FREEDOM AND NECESSITY
A. J. Ayer
When I am said to have done something of my own free
will it is implied that I could have acted otherwise; and it is only when it is
believed that I could have acted otherwise that I am held to be morally
responsible for what I have done. For a man is not thought to be morally
responsible for an action that it was not in his power to avoid. But if human
behavior is entirely governed by causal laws, it is not clear how any action
that is done could ever have been avoided. It may be said of the agent that he
would have acted otherwise if the causes of his action had been different, but
they being what they were, it seems to follow that he was bound to act as he
did. Now it is commonly assumed both that men are capable of acting freely, in
the sense that is required to make them morally responsible, and that human
behavior is entirely governed by causal laws: and it is the apparent conflict
between these two assumptions that gives rise to the philosophical problem of
the freedom of the will.
Confronted with this problem, many people will be
inclined to agree with Dr. Johnson:
‘Sir, we know our
will is free, and there’s an end
on't.’ But, while this does very well for those who accept Dr. Johnson’s
premiss, it would hardly convince anyone who denied the freedom of the will.
Certainly, if we do know that our wills are free, it follows that they are so.
But the logical reply to this might be that since our wills are not free, it
follows that no one can know that they are: so that if anyone claims, like Dr.
Johnson, to know that they are, he must be mistaken. What is evident, indeed,
is that people often believe themselves to be acting freely; and it is to this
‘feeling’ of treedom that some philosophers appeal when they wish, in the supposed
interests of morality, to prove that not all human action is causally
determined. But if these philosophers are right in their assumption that a man
cannot be acting freely if his action is causally determined, then the fact
that someone feels free to do, or not to do, a certain action does not prove
that he really is so. It may prove that the agent does not himself know what it
is that makes him act in one way rather than another: but from the fact the a
man is unaware of the causes of his action, it does not follow that no such
causes exist.
So much may be allowed to the determinist; but his
belief that all human actions are subservient to causal laws still remains to
be justified. If, indeed, it is necessary that every event should have a cause,
then the rule must apply to human behavior as much as to anything else. But why
should it be supposed that every event must have a cause The contrary is not
unthinkable. Nor is the law of universal causation a necessary presupposition
of scientific thought. The scientist may try to discover causal laws, and in
many cases he succeeds; but sometimes he has to be content with statistical
laws, and sometimes he comes upon events which, in the present state of his
knowledge, he is not able to subsume under any law at all. In the case of these
events he assumes that if he knew more he would he able to discover some law,
whether causal or statistical, which would enable him to account for them. And
this assumption cannot be disproved. For however far he may have carried his
investigation, it is always open to him to carry it further; and it is always
conceivable that if he called it further he would discover the connection which
had hitherto escaped him. Nevertheless, it is also conceivable that the events
with which he is concerned are not systematically connected with any others: so
that the reason why he does not discover the sort of laws that he requires is
simply that they do not obtain.
Now in the case of human conduct the search for
explanations has not in fact been altogether fruitless. Certain scientific laws
have been established; and with the help of these laws we do make a number of
successful predictions about the ways in which different people will behave.

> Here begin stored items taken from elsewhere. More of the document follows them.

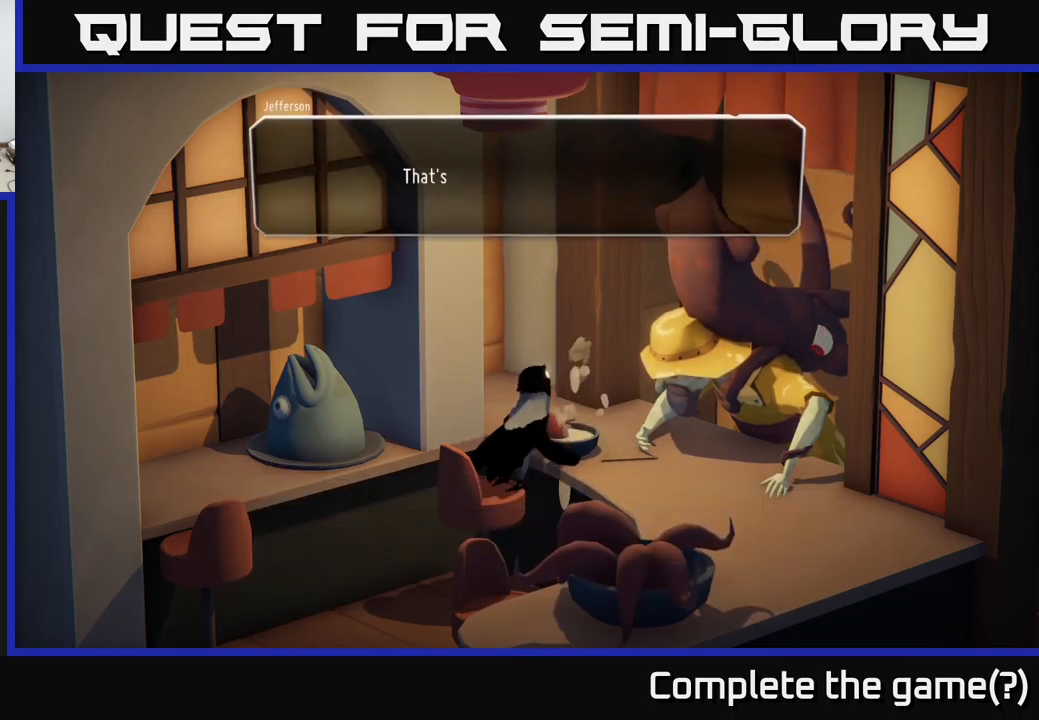
{"buttons": [], "left_stick": "center", "right_stick": "center", "events": []}
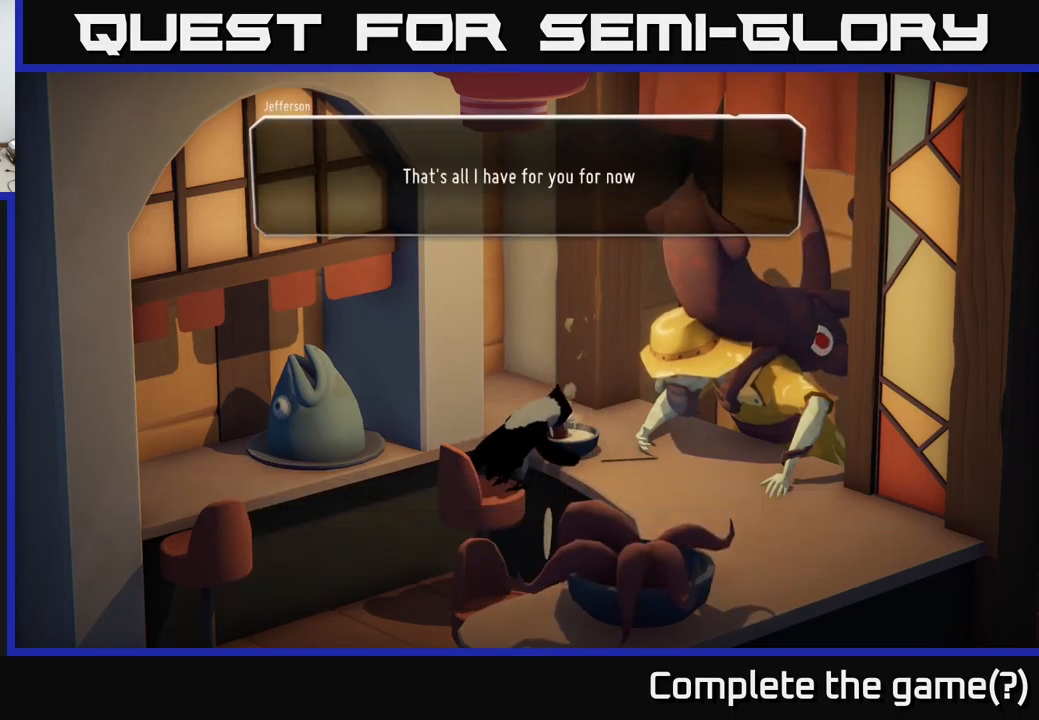
{"buttons": [], "left_stick": "center", "right_stick": "center", "events": []}
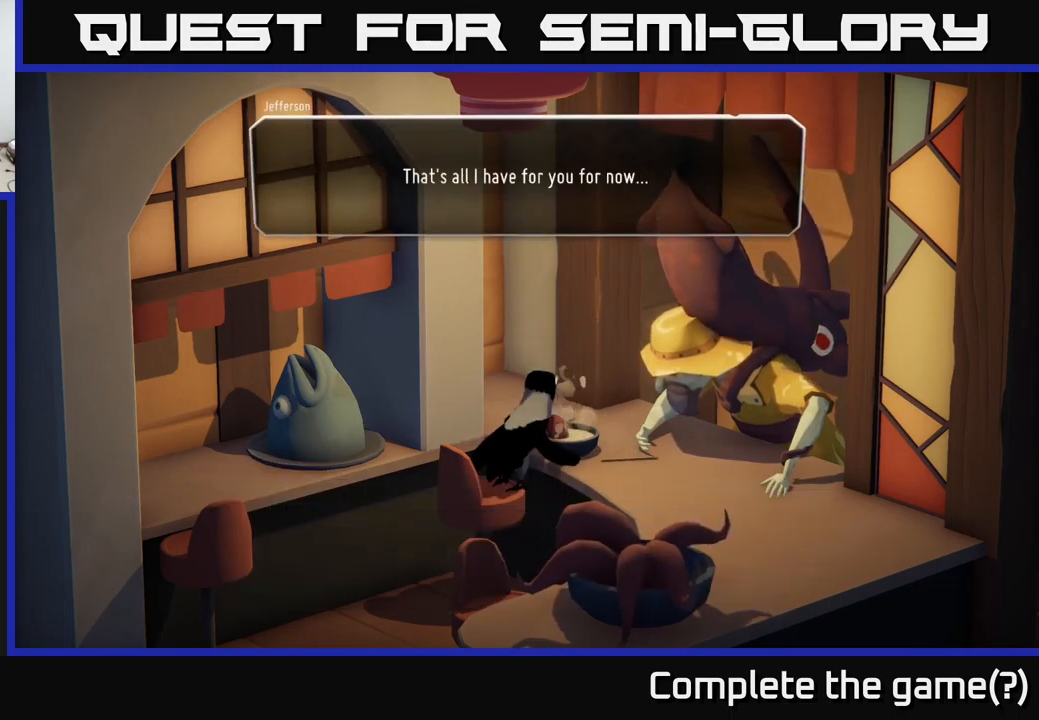
{"buttons": ["A"], "left_stick": "center", "right_stick": "center", "events": [[500, "A", "down"]]}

But these predictions do not always cover every detail We may be able to
predict that in certain circumstances a particular man will be angry, without
being able to prescribe the precise form that the expression of his anger will
take. We may be reasonably sure that he will shout, but not sure how loud his
shout will be, or exactly what words he will use. And it is only a small
proportion of human actions that we are able to forecast even so precisely as
this. But that, it may be said, is because we have not carried our
investigations very far. The science of psychology is still in its infancy and,
as it is developed, not only will more human actions be explained, but the
explanations will go into greater detail. The ideal of complete explanation may
never in fact be attained: but it is theoretically attainable. Well, this may
be so: and certainly it is impossible to show a priori that it is not so: but equally it cannot be shown that it
is. This will not, however, discourage the scientist who, in the field of human
behavior, as elsewhere, will continue to formulate theories and test them by
the facts. And in this he is justified. For since he has no reason a priori to admit that there is a limit to
what he can discover, the fact that he also cannot be sure that there is no
limit does not make it unreasonable for him to devise theories, nor, having
devised them, to try constantly to improve them.
But now suppose it to be claimed that, so far as
men’s actions are concerned, there is a limit: and that this limit is set by
the fact of human freedom. An obvious objection is that in many cases in which
a person feels himself be free to do, or not to do, a certain action, we are
even now able to explain, in causal terms, why it is that he acts as he does.
But it might be argued that even if men are sometimes mistaken in believing
that they act freely, it does not follow that they are always so mistaken. For
it is not always the case that when a man believes that he has acted freely we
are in fact able to account for his action in causal terms. A determinist would
say that we should be able to account for it if we had more knowledge of the
circumstances, and had been able to discover the appropriate natural laws. But
until those discoveries have been made, this remains only a pious hope. And may
it not be true that, in some cases at least, the reason why we can give no
causal explanation is that no causal explanation is available; and that this is
because the agent’s choice was literally free, as he himself felt it to be?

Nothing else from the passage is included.